Le Tribunal administratif de Rouen a rejeté la requête de Mme B... D... contestant la radiation de sa fille A... du collège Georges Pompidou. La requête a été jugée manifestement irrecevable car la décision attaquée n'était pas clairement identifiée (ni sa date, ni son auteur), et la requérante n'a pas régularisé son recours malgré une demande du greffe. Le tribunal s'est fondé sur l'article R. 222-1 du code de justice administrative pour rejeter la requête sans examen au fond.
Texte intégral
Vu la procédure suivante :
Par une requête, enregistrée le 16 septembre 2025, Mme C... B... D..., représentée par la SELAS Nausica Avocats, demande au tribunal :
1°) d’annuler la décision de radiation des listes du collège Georges Pompidou de Pacy-sur-Eure de sa fille A... B... ;
2°) d’enjoindre à la rectrice de l’académie de Normandie de réintégrer A... B... au collège Gorges Pompidou de Pacy-sur-Eure et de faire signer la convention de scolarité partagée, à titre subsidiaire d’enjoindre au rectorat d’examiner sa situation et de signer la convention de scolarité partagée ;
3°) de mettre à la charge de l’Etat la somme de 3 000 euros au titre de l’article L. 761-1 du code de justice administrative.

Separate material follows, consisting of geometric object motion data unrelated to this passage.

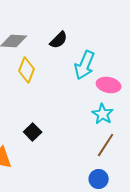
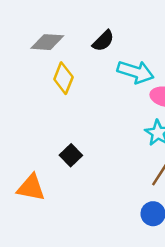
cyan arrow: (85, 65) -> (136, 72), turned -96

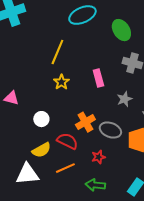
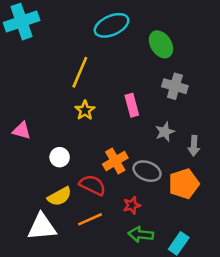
green arrow: (95, 185) -> (141, 234), moved

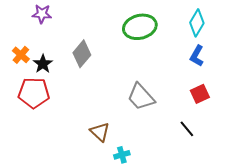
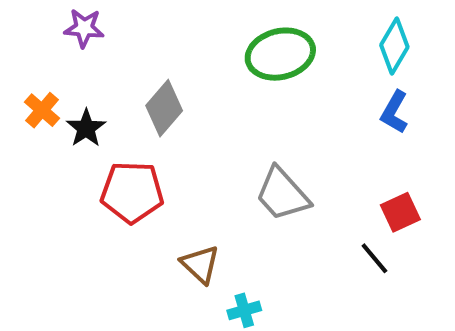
red pentagon: (34, 93) -> (132, 192), moved
red square: (200, 94) -> (400, 212), moved

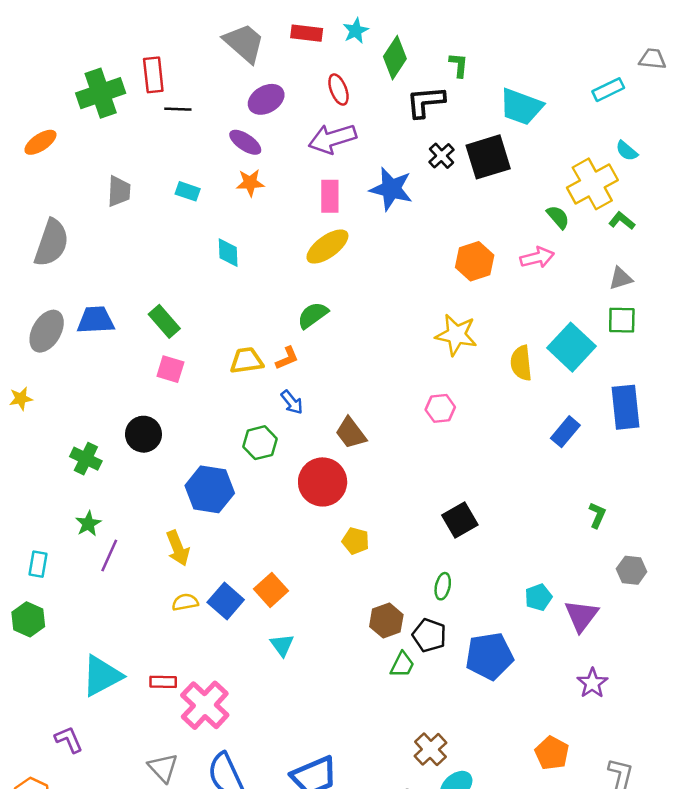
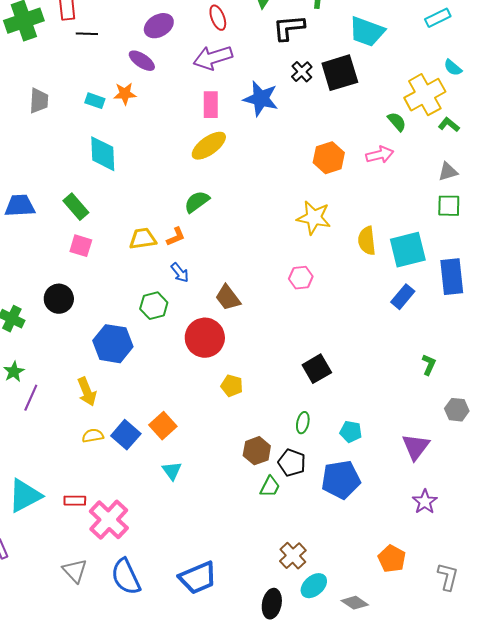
orange star: (250, 183) -> (125, 94), moved
cyan diamond: (228, 253) -> (103, 154), moved, size x1.5
cyan square: (572, 347) -> (408, 250), moved, turned 33
cyan pentagon: (538, 597) -> (351, 432), moved, turned 30

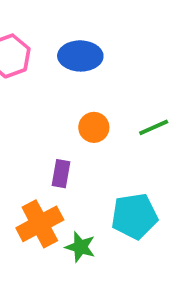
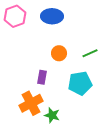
cyan pentagon: (134, 216) -> (80, 83), moved

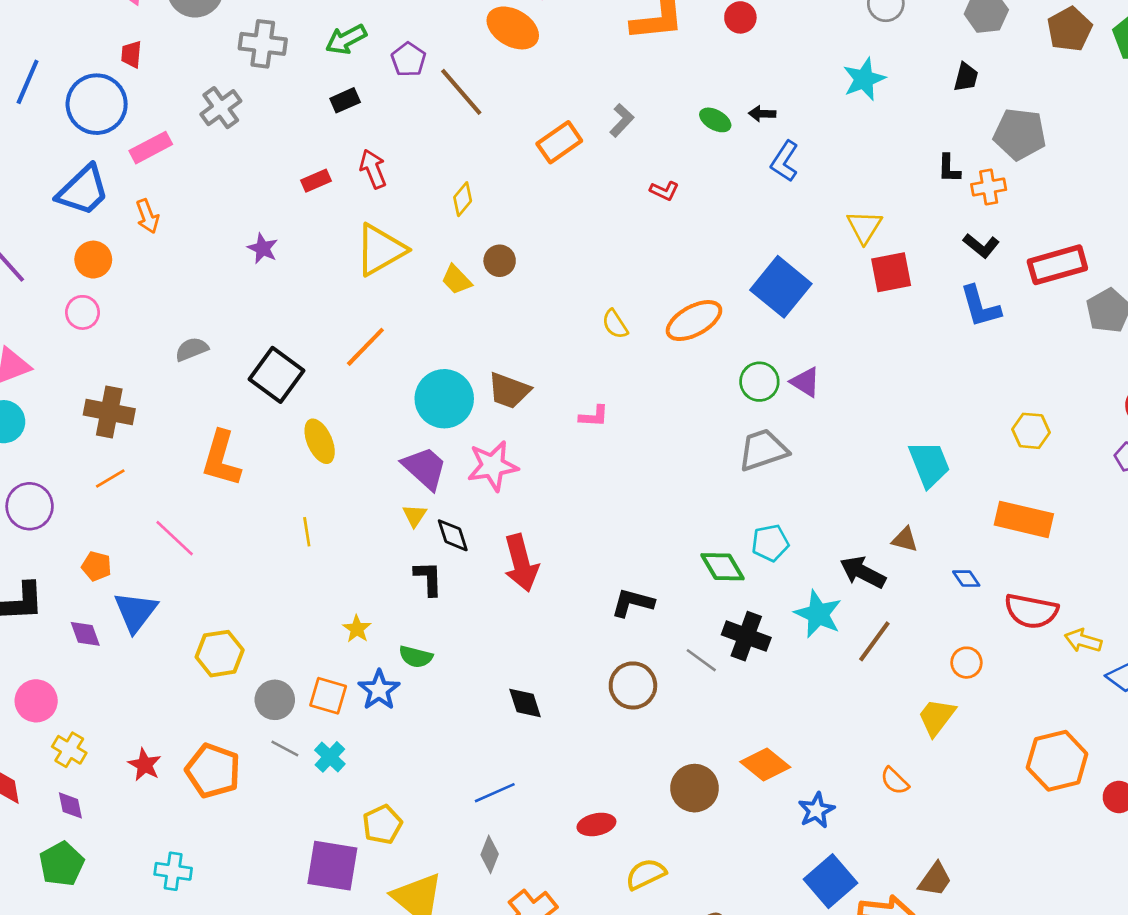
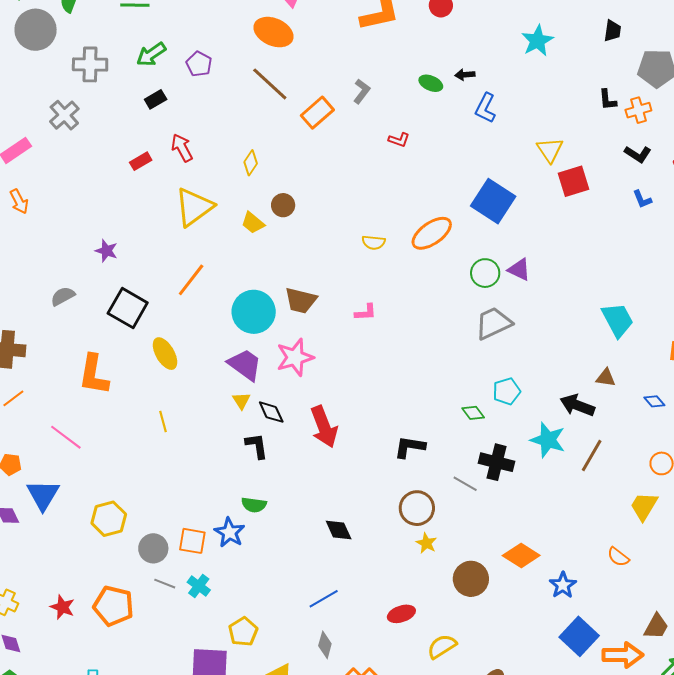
brown line: (461, 92) -> (270, 84), moved
purple star: (263, 248) -> (106, 251), moved
blue L-shape: (980, 307) -> (642, 199), size x0.6
yellow semicircle: (615, 324) -> (374, 242), turned -45
green diamond: (722, 567) -> (473, 413), size x0.7
yellow star: (357, 629) -> (426, 543), moved

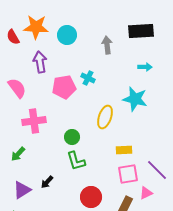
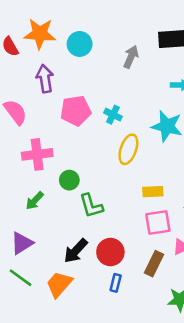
gray arrow: (107, 45) -> (131, 57), turned 30
cyan cross: (88, 78) -> (113, 115), moved
green circle: (72, 137) -> (69, 180), moved
green arrow: (18, 154) -> (35, 201), moved
black arrow: (47, 182) -> (76, 251), moved, size x1.5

Vu les autres pièces du dossier.
Vu :
le code de l’éducation ;
le code de justice administrative.
Considérant ce qui suit :
Aux termes de l’article R. 222-1 du code de justice administrative : « Les présidents de tribunal administratif (…) et les présidents de formation de jugement des tribunaux (…) peuvent, par ordonnance : 4 ° Rejeter les requêtes manifestement irrecevables, lorsque la juridiction n’est pas tenue d’inviter leur auteur à les régulariser ou qu’elles n’ont pas été régularisées à l’expiration du délai imparti par une demande en ce sens (…) »
Il est constant que A... B..., âgée de 12 ans et scolarisée au collège Georges Pompidou de Pacy-sur-Eure, présente des troubles du spectre autistique. La requérante soutient qu’en raison de difficultés d’accueil et de l’absence d’accompagnant des élèves en situation de handicap (AESH) pérenne, individuelle et continue, elle a fait le choix, pour la jeune collégienne, d’une scolarité partagée entre le centre national d’éducation à distance (CNED) et le collège Georges Pompidou à Pacy-sur-Eure afin de lui permettre une scolarisation conforme à la décision d’autorisation d’instruction en famille dont elle est titulaire.
Le dispositif de la requête, présentée par un avocat, conclut à l’annulation de « la décision de radiation des listes de A... du collège Georges Pompidou » sans en donner la date, ni l’auteur et sans précision de son caractère exprès ou implicite. L’acte annoncé dans le corps de la requête en « production n° 6 » ne correspond pas à la décision en question mais au projet personnalisé de scolarisation de l’enfant. A supposer qu’une décision a été exprimée au cours d’échanges de courriels avec l’administration, aucune des copies d’écran d’un appareil de téléphonie mobile de la requérante produites en pièces jointes nos 4 et 5 ne permet de l’identifier. Aucune décision déterminée concernant un refus de signer une convention n’est par ailleurs identifiable. La demande du greffe, exprimée par lettre du 23 septembre 2025, tendant à obtenir de l’auteur de cette requête toutes précisions permettant d’identifier la décision attaquée et, si cette décision était produite avec la requête, de l’isoler et l’indexer dans la rubrique « décision attaquée » de l’inventaire des pièces ainsi qu’il incombe à tout avocat inscrit dans l’application Télérecours a été notifiée le même jour via la même application. A la date de la présente ordonnance, le recours, non régularisé dans le délai de 15 jours à compter de la réception de cette mise en demeure, encourt donc l’irrecevabilité dès lors qu’il résulte des dispositions des articles R. 412-1 et R. 412-2 du code de justice administrative qu’il n’incombe pas au juge de rechercher par lui-même parmi de multiples pièces produites et indexées de manière incertaine, la décision, non décrite avec précision, attaquée.
O R D O N N E :
Article 1er : La requête de Mme B... D... est rejetée.
Article 2 : La présente ordonnance sera notifiée à Mme C... B... D....
Copie en sera adressée, pour information, à la rectrice de l’académie de Normandie.
Fait à Rouen, le 10 novembre 2025.
Le président de la 1ère chambre,
signé
P. MINNE
La République mande et ordonne au ministre de l’éducation nationale en ce qui le concerne et à tous commissaires de justice à ce requis en ce qui concerne les voies de droit commun, contre les parties privées, de pourvoir à l'exécution de la présente décision.